2.5.3 Masalah-Masalah Masa Dewasa

Banyak masalah yang dihadapi oleh orang dewasa, Andrew, 1996 yakni: 1. Pekerjaan Menekankan kebutuhan manusia untuk menemukan maksud dan makna dalam kehidupan dan tentunya pekerjaan memberikan situasi dimana orang dewasa mungkin dapat berharap menemukan suatu maksud dan keberhasilan seperti itu. Akan tetapi pekerjaan masih menimbulkan banyak masalah. Sebagian besar masalah ini timbul karena sifat pekerjaan yang harus kompetitif. 2. Pendekatan dan Pernikahan Orang dewasa dihadapkan pada sebuah pernikahan, beberapa orang menikah dengan gambaran ideal tentang pasangannya yang amat kecil hubungannya dengan orang yang sebenarnya. Bentuk ikatan semacam ini kemungkinan tidak akan membuahkan pernikahan yang sukses karena tidak ada pria atau wanita yang dapat menjalani kehidupan tersebut dan memperoleh kebahagiaan dengan suami istri yang tidak mampu mengemban tanggung jawab dari hidup pernikahan. 3. Menjadi Orang Tua Bila keberhasilan pernikahan menunjukkan salah satu tanda utama dari kedewasan, mungkin benar bila kita mengatakan bahwa penyesuaian diri terhadap fungsi sebagai orang tua bahkan lebih penting lagi. 4. Kehilangan Orang-Orang yang Disayang Banyak ayah-ibu muda usia masih mempunyai orang tua sendiri dan akhirnya kehilangan orang tua sendirilah yang kemudian menimbulkan situasi menekan jiwa yang harus dihadapi oleh semua oran dewasa. 5. Proses Menjadi Manula Tahap lanjut dari kehidupan orang dewasa, masa separuh baya, yang menimbulkan masalah-masalah baru yang menuntut penyesuaian diri lagi dari pria maupun wanita.

2.5.4 Pembagian Masa Dewasa

1. Masa Dewasa Dini Masa dewasa dini dimulai pada umur 18 tahun sampai kira-kira umur 40 tahun, saat perubahan-perubahan fisik dan psikologis yang menyertai berkurangnya kemampuan reproduksi. Harlock, 1980 Masa dewasa dini merupakan periode penyesuaian diri terhadap pola-pola kehidupan baru dan harapan-harapan. Orang dewasa muda diharapkan memainkan peran baru, seperti peran suamiistri, orang tua, dan pencari nafkah, dan mengembangkan sikap-sikap baru, keinginan-keinginan dan nilai-nilai baru sesuai dengan tugas-tugas baru ini. Dimana dewasa dini tersebut memiliki cirri-ciri sebagai berikut; Harlock, 1980  Masa pengaturan  Usia reproduksi  Masa bermasalah  Masa ketegangan emosional  Masa keterasingan sosial  Masa komitmen  Masa ketergantungan  Masa perubahan nilai  Masa Penyesuaian diri dengan cara hidup baru  Masa kreatif 2. Masa Dewasa Madya Masa dewasa madya masa dimulai pada umur 40 tahun sampai pada umur 60 tahun, yakni saat baik menurunnya kemampuan fisik an psikologis yang jelas Nampak pada setiap orang 3. Masa Dewasa Lanjut Usia Lanjut Masa dewasa lanjut-senescence, atau usia lanjut dimulai pada umur 60 tahun sampai kematian. Pada waktu ini baik kemampuan fisik maupun psikologis cepat menurun, tetapi teknik pengobatan modern, serta upaya dalam hal berpakaian dan dandanan, memungkinkan pria dan wanita berpenampilan, bertindak, dan berperasaan seperti kala mereka masih lebih muda.

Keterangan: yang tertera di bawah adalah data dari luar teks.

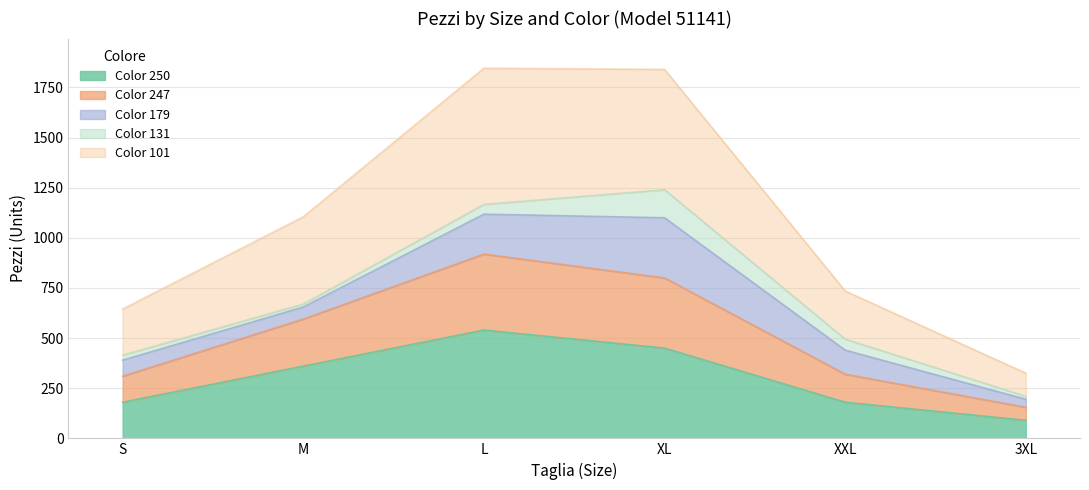

What is the total value across all series at L?

1846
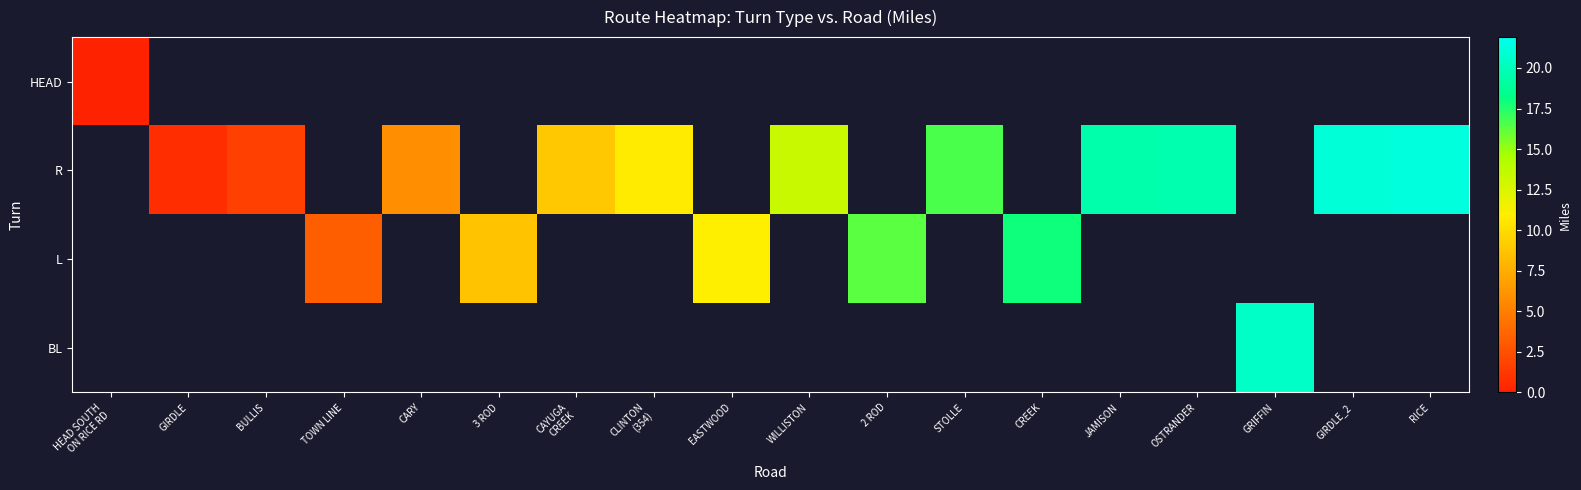

At WILLISTON, list the series in order from largest to smallest.

HEAD, R, L, BL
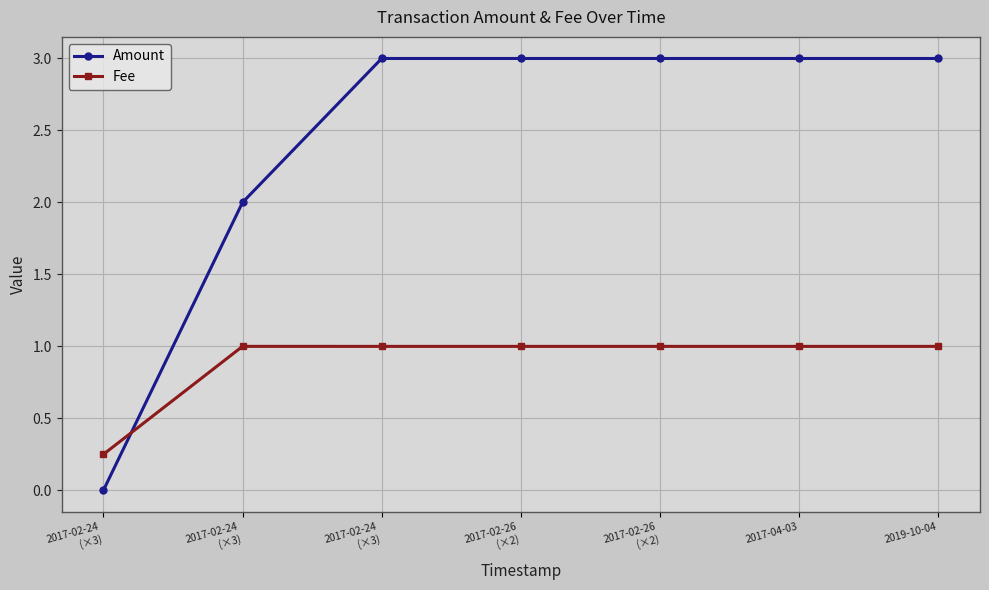

Is it true that Fee equals 1.0 at 2017-02-26
(×2)?

True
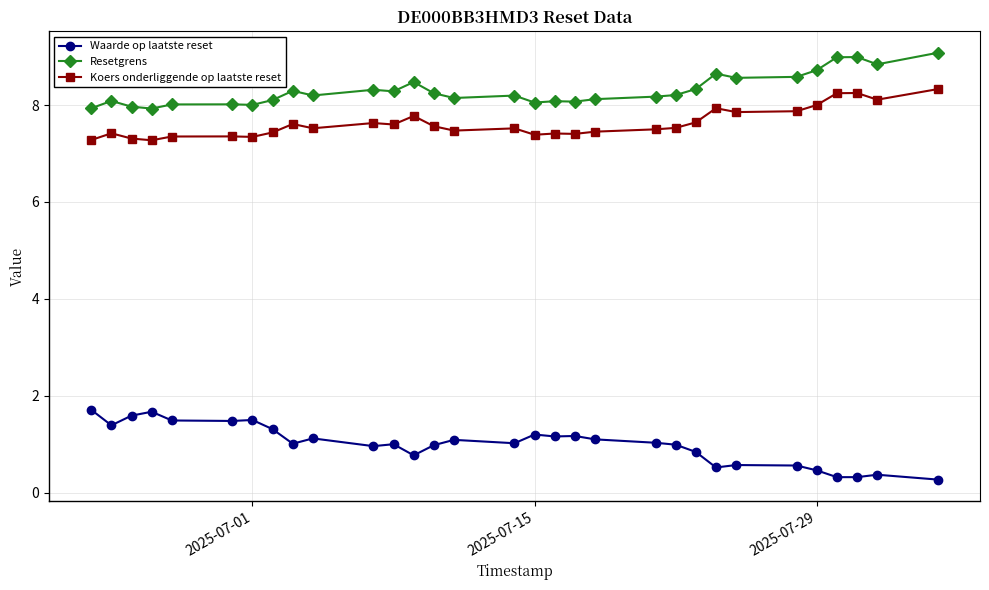

List the series in order of their peak value, lowest first.

Waarde op laatste reset, Koers onderliggende op laatste reset, Resetgrens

2.6 Jenis Kelamin, Usia, Pendidikan Terakhir, Status Bekerja, dan Suku Bangsa

Jenis kelamin adalah kelas atau kelompok yang terbentuk dalam suatu spesies sebagai sarana atau sebagai akibat digunakannya proses reproduksi seksual untuk mempertahankan keberlangsungan spesies itu. Jenis kelamin merupakan suatu akibat dari dimorfisme seksual, yang pada manusia dikenal menjadi laki-laki dan perempuan. Usia adalah satuan waktu yang mengukur waktu keberadaan suatu benda atau makhluk, baik yang hidup maupun yang mati. Umur diukur dari lahir sampai masa kini atau dari kejadian bermula sampai masa yang sedang dijalani. Semakin dewasa manusia, semakin mudah individu tersebut memiliki sikap toleransi dan menyikapi suatu keadaan. Pendidikan terakhirtingkat pendidikan individu sangat penting untuk diperhatikan karena tingkat pendidikan yang dimiliki seseorang akan mempengaruhi pola pikir, sikap dan tingkah laku mereka. Suku bangsa adalah suatu golongan manusia yang anggota-anggotanya mengidentifikasikan dirinya dengan sesamanya, biasanya berdasarkan garis keturunan yang dianggap sama. Anggota suatu suku bangsa pada umumnya ditentukan menurut garis keturunan ayah, ibu, atau menurut keduanya.